→ Passage for review
Segment Open

The controller 50 is operatively connected to a wireless data interface 52 that is configured to allow for a data communication between the microcontroller 50 and an external device such as a mobile phone or another device for data communication and data processing.
Preferably, the wireless data interface 52 is operatively connected to the controller 50, to the energy supply 48 and to a data memory 54 and is configured to provide for energy harvesting, data storage and data communication. In particular, the wireless interface 52 implements means for near field communication (NFC) and comprises a data bus such as a I2C data bus 56 for communication with the controller 50. The wireless data interface 52 preferably is configured to allow bidirectional data communication so as to transmit data generated by the fluorescence detection device 16 to an external device and to receive the control commands and/or software updates from an external device so that the fluorescence detection device 16 can be controlled and updated by way of an external device.
The wireless data interface 52 may also implement WIFI-communication as an alternative to near field communication. Another alternative is Bluetooth-communication.
Preferably, all electronic components that implement the wireless data interface 52, the controller 50 and the data memory 54 are arranged on a flat printed circuit board 60. The flat printed circuit board 60 can be part of a laminated card wherein the electronic components are arranged between two laminated cover sheets 62. Electric contacts 64 on the surface of one or both cover sheets 60 allow communication and energy transfer between the electronic components and further components such as the light source 44 or the optical sensor 46. Alternatively, in other embodiments, the printed circuit board can be flexible, semi-flexible or a rigid-flexible board. The printed circuit board may be a conventional circuit board or a circuit board manufactured by printing or other additive methods, or combinations thereof.
In addition to the electronic components, the printed circuit board 60 that can be laminated between two cover sheets 62 also comprises at least one antenna 66 for wireless data communication.

Segment Closed

→ Given information
Segment Open

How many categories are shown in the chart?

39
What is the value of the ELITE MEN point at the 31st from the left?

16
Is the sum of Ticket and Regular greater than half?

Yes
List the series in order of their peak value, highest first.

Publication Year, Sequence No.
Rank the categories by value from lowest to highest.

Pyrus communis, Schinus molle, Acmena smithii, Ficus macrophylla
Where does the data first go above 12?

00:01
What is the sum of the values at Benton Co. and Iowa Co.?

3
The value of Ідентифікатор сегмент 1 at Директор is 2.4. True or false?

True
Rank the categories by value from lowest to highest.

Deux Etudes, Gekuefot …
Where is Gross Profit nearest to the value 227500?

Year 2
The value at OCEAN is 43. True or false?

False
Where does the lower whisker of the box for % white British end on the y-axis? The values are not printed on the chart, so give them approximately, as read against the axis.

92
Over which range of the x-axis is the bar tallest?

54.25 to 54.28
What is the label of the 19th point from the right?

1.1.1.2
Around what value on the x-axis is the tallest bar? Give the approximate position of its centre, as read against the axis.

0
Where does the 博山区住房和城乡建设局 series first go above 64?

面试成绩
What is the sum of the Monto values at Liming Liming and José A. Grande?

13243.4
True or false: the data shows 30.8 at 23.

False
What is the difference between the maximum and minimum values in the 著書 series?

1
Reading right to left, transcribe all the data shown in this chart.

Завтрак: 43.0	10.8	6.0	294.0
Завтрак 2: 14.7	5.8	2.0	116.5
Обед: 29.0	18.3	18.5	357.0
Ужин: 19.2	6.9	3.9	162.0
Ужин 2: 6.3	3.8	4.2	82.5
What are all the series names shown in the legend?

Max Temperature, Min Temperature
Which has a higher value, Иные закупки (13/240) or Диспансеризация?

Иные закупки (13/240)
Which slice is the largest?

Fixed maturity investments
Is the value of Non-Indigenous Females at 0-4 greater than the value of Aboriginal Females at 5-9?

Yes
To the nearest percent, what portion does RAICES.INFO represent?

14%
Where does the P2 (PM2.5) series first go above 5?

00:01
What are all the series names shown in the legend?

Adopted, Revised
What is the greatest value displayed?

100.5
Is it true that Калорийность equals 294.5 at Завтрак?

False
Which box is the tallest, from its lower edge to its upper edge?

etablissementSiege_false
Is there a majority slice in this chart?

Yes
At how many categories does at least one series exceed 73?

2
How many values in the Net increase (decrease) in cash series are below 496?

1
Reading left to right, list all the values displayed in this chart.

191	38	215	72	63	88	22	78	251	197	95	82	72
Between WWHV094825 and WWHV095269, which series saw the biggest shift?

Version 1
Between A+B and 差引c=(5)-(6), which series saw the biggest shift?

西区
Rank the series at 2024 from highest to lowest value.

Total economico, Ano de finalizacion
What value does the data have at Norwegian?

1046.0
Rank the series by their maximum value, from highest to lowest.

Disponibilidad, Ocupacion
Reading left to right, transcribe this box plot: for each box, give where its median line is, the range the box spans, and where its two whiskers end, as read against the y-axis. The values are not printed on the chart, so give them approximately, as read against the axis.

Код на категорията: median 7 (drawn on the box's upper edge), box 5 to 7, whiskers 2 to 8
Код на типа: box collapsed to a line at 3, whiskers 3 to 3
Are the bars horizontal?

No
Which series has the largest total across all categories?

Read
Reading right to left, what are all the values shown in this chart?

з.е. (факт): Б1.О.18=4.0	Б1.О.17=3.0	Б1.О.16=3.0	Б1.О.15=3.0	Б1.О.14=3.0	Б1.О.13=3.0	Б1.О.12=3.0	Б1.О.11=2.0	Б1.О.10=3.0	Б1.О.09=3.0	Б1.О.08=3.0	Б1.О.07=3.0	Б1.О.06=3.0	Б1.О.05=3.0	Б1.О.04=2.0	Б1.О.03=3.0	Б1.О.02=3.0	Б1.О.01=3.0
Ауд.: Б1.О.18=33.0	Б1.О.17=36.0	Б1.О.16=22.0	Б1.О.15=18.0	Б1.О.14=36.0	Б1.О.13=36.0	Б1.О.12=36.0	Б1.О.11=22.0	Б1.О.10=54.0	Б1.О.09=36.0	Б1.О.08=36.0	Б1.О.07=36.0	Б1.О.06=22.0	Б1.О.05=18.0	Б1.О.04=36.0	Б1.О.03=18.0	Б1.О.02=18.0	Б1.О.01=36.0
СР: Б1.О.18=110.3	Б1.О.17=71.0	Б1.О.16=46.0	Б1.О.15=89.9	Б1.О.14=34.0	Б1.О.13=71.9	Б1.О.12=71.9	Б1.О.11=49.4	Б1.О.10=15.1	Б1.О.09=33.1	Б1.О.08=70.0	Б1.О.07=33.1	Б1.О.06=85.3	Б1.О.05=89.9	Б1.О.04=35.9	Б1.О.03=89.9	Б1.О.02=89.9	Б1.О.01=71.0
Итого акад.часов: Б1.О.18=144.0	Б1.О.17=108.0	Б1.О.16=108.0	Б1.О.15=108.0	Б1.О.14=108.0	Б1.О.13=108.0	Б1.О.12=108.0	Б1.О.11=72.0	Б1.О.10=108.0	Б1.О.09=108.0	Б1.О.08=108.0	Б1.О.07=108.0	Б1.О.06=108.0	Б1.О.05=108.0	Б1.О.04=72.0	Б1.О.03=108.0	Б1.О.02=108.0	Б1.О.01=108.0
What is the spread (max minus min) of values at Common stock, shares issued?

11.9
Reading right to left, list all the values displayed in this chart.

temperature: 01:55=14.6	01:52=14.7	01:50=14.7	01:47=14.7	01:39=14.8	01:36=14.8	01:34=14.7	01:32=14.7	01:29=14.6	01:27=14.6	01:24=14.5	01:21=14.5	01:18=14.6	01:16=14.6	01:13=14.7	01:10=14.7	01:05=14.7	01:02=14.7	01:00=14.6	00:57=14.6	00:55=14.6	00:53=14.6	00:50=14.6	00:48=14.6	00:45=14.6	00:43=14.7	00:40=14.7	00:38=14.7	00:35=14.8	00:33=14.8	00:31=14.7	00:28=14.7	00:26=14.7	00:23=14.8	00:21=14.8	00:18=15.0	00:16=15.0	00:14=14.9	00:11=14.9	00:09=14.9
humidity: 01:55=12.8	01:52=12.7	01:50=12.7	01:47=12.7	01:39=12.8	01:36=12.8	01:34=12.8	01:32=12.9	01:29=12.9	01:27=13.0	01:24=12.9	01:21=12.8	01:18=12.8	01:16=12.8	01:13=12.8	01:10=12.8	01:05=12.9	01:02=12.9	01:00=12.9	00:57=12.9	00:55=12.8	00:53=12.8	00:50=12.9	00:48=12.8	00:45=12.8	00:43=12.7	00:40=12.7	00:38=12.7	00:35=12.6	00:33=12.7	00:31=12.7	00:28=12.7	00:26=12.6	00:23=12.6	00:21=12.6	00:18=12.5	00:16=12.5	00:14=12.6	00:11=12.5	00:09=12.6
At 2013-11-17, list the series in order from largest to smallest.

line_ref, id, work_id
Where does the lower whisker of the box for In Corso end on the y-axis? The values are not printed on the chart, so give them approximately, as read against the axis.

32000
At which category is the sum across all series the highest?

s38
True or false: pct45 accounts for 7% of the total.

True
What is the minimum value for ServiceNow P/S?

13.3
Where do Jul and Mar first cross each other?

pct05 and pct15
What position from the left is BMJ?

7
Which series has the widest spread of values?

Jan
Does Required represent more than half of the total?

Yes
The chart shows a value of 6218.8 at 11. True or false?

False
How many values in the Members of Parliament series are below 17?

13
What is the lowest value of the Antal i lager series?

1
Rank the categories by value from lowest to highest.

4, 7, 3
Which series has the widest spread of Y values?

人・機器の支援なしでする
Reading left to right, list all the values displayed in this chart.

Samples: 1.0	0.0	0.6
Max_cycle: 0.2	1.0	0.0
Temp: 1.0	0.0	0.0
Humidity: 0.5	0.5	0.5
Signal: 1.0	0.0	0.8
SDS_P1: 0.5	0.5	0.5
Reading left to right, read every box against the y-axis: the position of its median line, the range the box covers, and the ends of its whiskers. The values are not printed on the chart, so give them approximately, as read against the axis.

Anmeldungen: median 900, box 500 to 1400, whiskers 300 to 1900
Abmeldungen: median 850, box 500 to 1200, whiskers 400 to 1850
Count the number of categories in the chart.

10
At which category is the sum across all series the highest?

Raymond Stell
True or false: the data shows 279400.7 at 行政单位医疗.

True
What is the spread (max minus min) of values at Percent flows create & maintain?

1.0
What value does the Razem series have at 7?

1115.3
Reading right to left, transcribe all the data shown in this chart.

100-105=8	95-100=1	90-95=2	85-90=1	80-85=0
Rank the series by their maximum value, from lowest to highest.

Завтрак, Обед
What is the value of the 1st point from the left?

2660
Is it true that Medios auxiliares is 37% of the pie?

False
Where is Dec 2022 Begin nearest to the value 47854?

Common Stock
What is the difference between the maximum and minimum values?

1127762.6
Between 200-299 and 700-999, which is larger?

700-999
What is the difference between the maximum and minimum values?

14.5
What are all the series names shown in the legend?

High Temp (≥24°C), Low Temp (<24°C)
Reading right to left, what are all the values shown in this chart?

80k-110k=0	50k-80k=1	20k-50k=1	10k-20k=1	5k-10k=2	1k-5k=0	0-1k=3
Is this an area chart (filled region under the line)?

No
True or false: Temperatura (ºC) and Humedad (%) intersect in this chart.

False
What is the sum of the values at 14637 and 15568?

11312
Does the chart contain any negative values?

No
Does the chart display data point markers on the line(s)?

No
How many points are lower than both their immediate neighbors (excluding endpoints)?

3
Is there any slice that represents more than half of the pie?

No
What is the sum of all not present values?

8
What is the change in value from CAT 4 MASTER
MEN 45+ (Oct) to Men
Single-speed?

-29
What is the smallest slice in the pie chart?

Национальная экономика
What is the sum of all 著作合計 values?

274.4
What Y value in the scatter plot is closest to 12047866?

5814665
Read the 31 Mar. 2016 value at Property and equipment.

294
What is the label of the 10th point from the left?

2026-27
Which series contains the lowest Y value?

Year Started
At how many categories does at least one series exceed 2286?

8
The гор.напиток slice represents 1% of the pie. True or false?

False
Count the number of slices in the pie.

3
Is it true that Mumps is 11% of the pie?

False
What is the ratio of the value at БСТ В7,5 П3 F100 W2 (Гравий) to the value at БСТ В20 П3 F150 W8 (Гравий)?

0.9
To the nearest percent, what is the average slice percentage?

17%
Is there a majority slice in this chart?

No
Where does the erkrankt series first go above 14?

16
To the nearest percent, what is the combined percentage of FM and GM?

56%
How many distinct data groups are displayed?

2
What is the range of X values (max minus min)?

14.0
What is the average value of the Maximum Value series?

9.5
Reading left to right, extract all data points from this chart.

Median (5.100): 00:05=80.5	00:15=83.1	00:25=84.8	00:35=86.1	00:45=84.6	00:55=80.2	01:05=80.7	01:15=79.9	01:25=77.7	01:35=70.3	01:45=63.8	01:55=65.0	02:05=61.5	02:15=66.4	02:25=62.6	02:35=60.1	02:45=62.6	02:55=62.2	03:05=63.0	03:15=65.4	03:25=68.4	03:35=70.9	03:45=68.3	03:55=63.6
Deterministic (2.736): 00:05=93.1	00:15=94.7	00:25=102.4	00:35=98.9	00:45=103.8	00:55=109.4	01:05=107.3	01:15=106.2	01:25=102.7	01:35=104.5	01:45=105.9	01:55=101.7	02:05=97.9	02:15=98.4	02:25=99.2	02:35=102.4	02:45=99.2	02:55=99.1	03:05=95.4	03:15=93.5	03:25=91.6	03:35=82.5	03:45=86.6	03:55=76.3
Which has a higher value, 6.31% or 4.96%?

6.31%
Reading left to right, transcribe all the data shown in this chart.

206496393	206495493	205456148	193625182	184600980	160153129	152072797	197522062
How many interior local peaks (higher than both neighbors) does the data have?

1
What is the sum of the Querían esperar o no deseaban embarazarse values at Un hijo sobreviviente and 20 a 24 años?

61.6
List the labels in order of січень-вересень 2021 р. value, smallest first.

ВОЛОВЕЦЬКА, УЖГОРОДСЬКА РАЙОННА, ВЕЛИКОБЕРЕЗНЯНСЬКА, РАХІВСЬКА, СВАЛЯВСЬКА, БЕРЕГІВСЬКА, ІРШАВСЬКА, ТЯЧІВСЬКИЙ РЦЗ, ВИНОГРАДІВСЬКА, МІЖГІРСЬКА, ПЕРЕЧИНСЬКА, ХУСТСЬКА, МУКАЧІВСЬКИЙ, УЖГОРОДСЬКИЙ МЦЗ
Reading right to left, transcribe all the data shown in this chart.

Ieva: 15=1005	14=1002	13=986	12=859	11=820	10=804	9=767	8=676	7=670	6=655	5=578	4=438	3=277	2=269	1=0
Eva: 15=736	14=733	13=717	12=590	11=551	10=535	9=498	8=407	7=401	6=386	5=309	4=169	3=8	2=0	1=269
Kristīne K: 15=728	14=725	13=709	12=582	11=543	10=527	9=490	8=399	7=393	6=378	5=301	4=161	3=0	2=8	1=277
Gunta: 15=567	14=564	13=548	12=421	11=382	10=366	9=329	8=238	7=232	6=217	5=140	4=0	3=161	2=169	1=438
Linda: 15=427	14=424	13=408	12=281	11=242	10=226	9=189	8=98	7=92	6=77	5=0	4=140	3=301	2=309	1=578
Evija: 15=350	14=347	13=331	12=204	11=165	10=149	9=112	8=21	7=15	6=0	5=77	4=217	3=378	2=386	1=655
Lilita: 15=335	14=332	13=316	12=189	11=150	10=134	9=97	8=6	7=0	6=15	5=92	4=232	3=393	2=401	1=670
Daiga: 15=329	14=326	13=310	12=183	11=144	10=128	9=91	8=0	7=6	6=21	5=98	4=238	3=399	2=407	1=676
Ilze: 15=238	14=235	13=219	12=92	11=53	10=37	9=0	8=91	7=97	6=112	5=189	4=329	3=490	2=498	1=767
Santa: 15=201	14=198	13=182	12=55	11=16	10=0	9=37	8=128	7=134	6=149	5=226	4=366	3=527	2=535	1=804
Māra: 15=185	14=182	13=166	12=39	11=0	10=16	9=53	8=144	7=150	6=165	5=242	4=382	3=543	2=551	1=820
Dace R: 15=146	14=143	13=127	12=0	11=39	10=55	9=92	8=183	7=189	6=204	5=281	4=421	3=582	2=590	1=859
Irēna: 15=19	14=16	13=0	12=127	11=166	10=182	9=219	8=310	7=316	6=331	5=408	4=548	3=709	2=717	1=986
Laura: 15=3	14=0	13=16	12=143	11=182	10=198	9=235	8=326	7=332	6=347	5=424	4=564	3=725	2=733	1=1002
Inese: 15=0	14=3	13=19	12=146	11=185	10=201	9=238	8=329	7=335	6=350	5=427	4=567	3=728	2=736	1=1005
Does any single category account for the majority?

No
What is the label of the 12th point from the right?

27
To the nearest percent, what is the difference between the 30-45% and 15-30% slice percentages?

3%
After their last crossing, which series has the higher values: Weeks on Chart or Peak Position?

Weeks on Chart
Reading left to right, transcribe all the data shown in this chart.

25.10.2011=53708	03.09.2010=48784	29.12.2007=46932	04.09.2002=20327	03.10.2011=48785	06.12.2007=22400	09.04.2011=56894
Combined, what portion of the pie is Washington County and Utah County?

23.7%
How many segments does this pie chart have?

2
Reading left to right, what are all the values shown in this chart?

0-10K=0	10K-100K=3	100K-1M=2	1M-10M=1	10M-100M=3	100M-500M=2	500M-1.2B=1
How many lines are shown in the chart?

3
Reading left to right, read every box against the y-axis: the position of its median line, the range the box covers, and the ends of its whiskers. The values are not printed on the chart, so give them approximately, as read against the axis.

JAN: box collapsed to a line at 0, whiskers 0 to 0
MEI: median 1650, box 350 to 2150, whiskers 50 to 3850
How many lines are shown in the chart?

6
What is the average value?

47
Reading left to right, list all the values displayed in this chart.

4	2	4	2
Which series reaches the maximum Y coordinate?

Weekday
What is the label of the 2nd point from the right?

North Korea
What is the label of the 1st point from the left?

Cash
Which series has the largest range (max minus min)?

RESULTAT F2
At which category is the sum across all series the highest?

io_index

Segment Closed

→ Tasks to complete
a. Translate this sentence from the wireless interface text into Spanish: "The wireless data interface 52 may also implement WIFI-communication as an alternative to near field communication."
b. Please recast the paragraph of the wireless interface text that begins "Preferably, the wireless data interface 52 is operatively connected" as a bulleted list, keeping its main facts.

→ Results in order
a. La interfaz de datos inalámbrica 52 también puede implementar comunicación WIFI como alternativa a la comunicación de campo cercano.

b.
- Connects to the controller 50, the energy supply 48 and the data memory 54.
- Provides energy harvesting, data storage and data communication.
- Implements near field communication (NFC).
- Includes a data bus, such as an I2C data bus 56, for communication with the controller 50.
- Preferably allows bidirectional communication. It sends data generated by the fluorescence detection device 16 to an external device and receives control commands and/or software updates from one, so the device can be controlled and updated externally.